7.24 Nutrition at Starbucks, Part I. The scatterplot below shows the relationship between the number of calories and amount of carbohydrates (in grams) Starbucks food menu items contain. Since Starbucks only lists the number of calories on the display items, we are interested in predicting the amount of carbs a menu item has based on its calorie content.
As calories increase, the carbohydrates also increase.
Calorie is the explanatory variable and carbs are the response variable.
Fitting a regression line will allow us to predict or estimate the number of carbohydrates in a certain menu item based on the number of calories.
The data probably meet the conditions of fitting to a least squares line, though it is not certain that it would be a good fit.
7.26 Body measurements, Part III. Exercise 7.15 introduces data on shoulder girth and height of a group of individuals.

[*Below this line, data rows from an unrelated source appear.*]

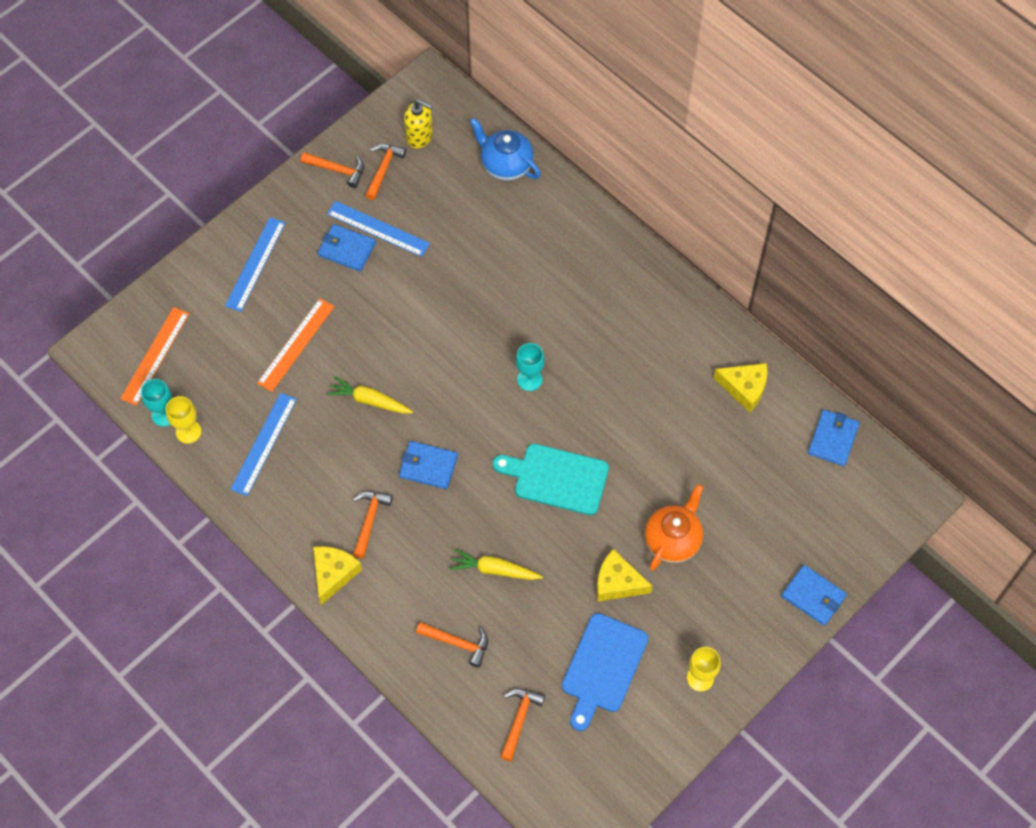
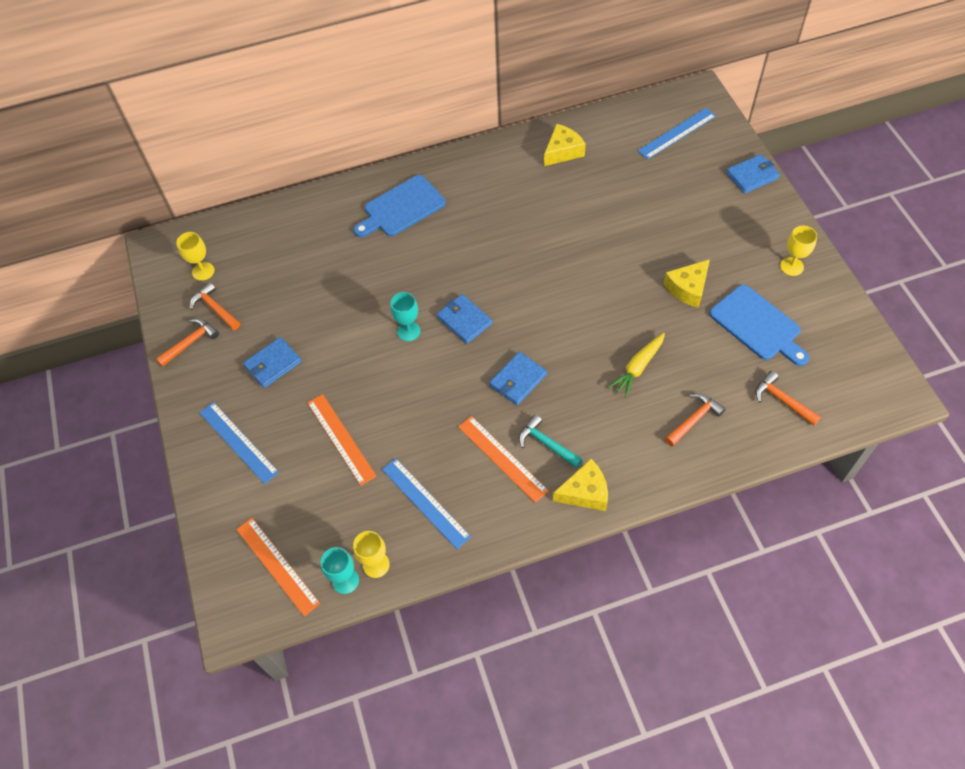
camera: 60 degrees left, 5 degrees down
yellow cheese [313,546,362,605] -> yellow cheese turned 120 degrees clockwise [553,459,608,511]
yellow carrot [326,376,413,414] -> none
blue ruler [327,201,430,257] -> blue ruler moved to [638,108,716,160]
orange hammer [353,491,393,558] -> turquoise hammer [519,414,583,468]
yellow soap dispenser [404,99,433,148] -> yellow goblet [176,232,214,281]
blue teapot [470,118,541,181] -> none
turquoise cutting board [493,444,609,515] -> none
turquoise goblet [516,343,545,391] -> turquoise goblet moved to [390,292,421,341]
orange teapot [645,484,703,571] -> none
blue wallet [808,410,860,466] -> blue wallet moved to [437,294,493,344]
none -> blue cutting board [354,175,446,237]
none -> orange ruler [458,416,549,503]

The mean shoulder girth is 107.20 cm with a standard deviation of 10.37 cm. The mean height is 171.14 cm with a standard deviation of 9.41 cm. The correlation between height and shoulder girth is 0.67.
y = β0 + β1 * x
β1 = Sy/Sx * R
Sy <- 9.41
Sx <- 10.37
R <- 0.67
x <- 107.20
y <- 171.14
B1 <- (Sy/Sx)*R
B1## [1] 0.6079749
B0 <- y - B1 * x
B0## [1] 105.9651
The equation of the regression line is:
y = 105.97 + 0.6079 * x
The slope is the change in shoulder girth per change in height or for every 1 cm in shoulder girth there is 0.6079cm in height.

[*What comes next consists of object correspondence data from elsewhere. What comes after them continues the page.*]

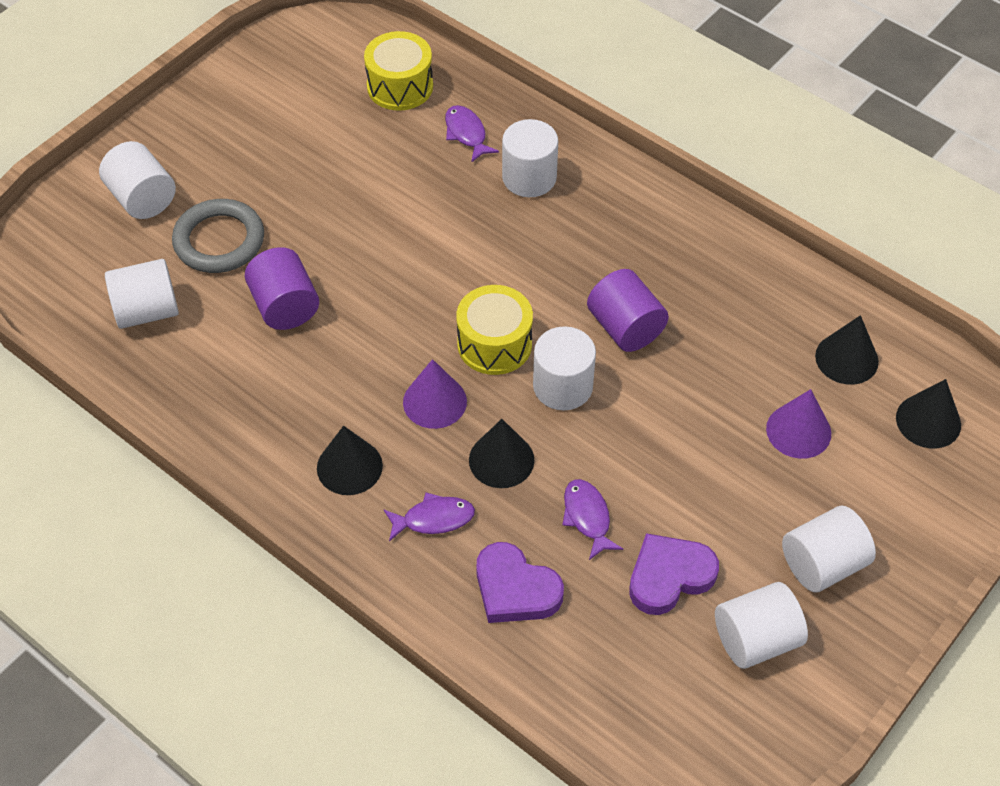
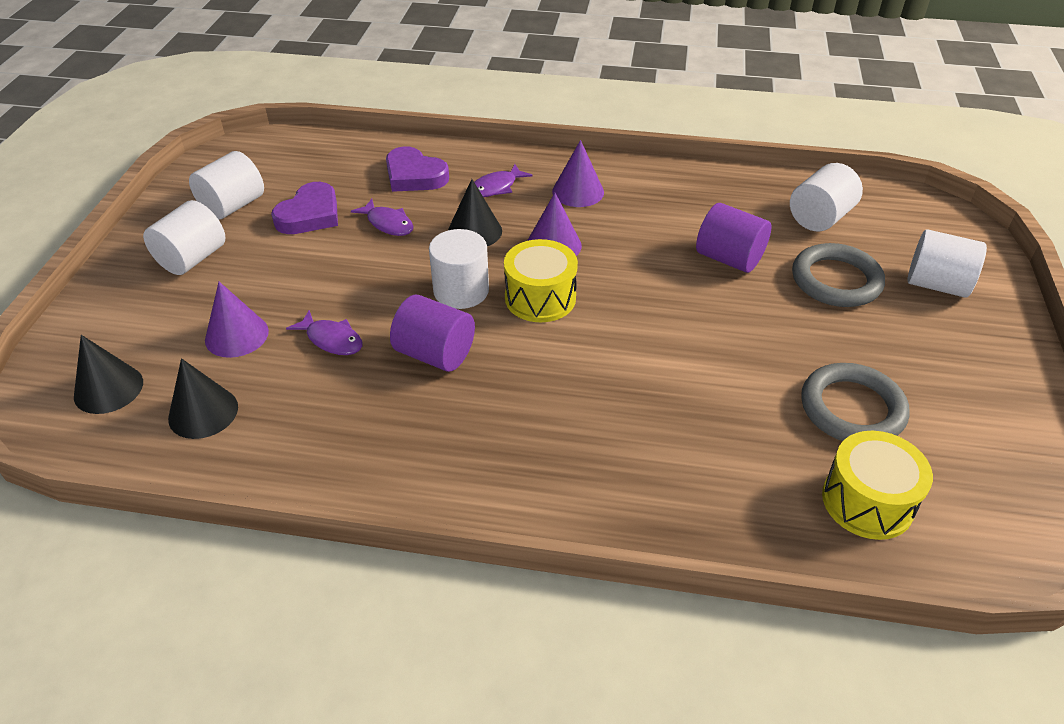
camera: 150 degrees right, 10 degrees down
black cone [317,426,383,495] -> purple cone [552,140,604,207]
purple fish [445,105,499,163] -> purple fish moved to [286,310,362,355]
purple heart [476,542,564,623] -> purple heart turned 150 degrees counterclockwise [386,146,449,192]
white cylinder [502,119,558,197] -> none
none -> grey ring [801,363,910,441]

The intercept is the height in cm when the girth is 0.
R2 <- R^2
R2## [1] 0.4489
R squared is 0.4489 so then 44.89% of the variation in height is explained by shoulder girth.
x <- 100
y <- 105.97 + 0.6079 * x
y## [1] 166.76
ei = yi − ŷ
yi <- 160
yhat <- 166.76
ei <- yi - yhat
ei## [1] -6.76
The residual is -6.76cm which means that the actual height is -6.76cm less than the predicted height.
The shoulder girth range in the data does not include 56cm so this would be outside of the predictions of the model.
7.30 Cats, Part I. The following regression output is for predicting the heart weight (in g) of cats from their body weight (in kg). The coefficients are estimated using a dataset of 144 domestic cats.
β0 = −0.357 β1 = 4.034
Therefore y = −0.357 + 4.034⋅x where y is the heart weight and x is the body weight.
The intercept means that for a body weight of 0 kg, the average heart weight is -0.357 grams.
The slope shows that for a change of body weight in kilogram, the average heart weight of a cat increases by 4.034 grams.
R squared is 64.66% which means that the linear model describes 64.66% of the variation in the heart weight.
R <- 0.6466
R <- R^0.5
R## [1] 0.8041144
The correlation coefficient is 0.8041144.
7.40 Rate my professor. Many college courses conclude by giving students the opportunity to evaluate the course and the instructor anonymously. However, the use of these student evaluations as an indicator of course quality and teaching effectiveness is often criticized because these measures may reflect the influence of non-teaching related characteristics, such as the physical appearance of the instructor. Researchers at University of Texas, Austin collected data on teaching evaluation score (higher score means better) and standardized beauty score (a score of 0 means average, negative score means below average, and a positive score means above average) for a sample of 463 professors. The scatterplot below shows the relationship between these variables, and also provided is a regression output for predicting teaching evaluation score from beauty score.
B0 <- 4.010
x<- -0.0883
y<- 3.9983
B1 <- (y - B0)/x
B1## [1] 0.1325028
The slope is 0.1325028.
In order for the slope to be positive β1 needs to be > 0. Since β1=Sy/Sx*R and Sy>0 and Sx>0 the slope must be positive.
The conditions are likely met for linear regression.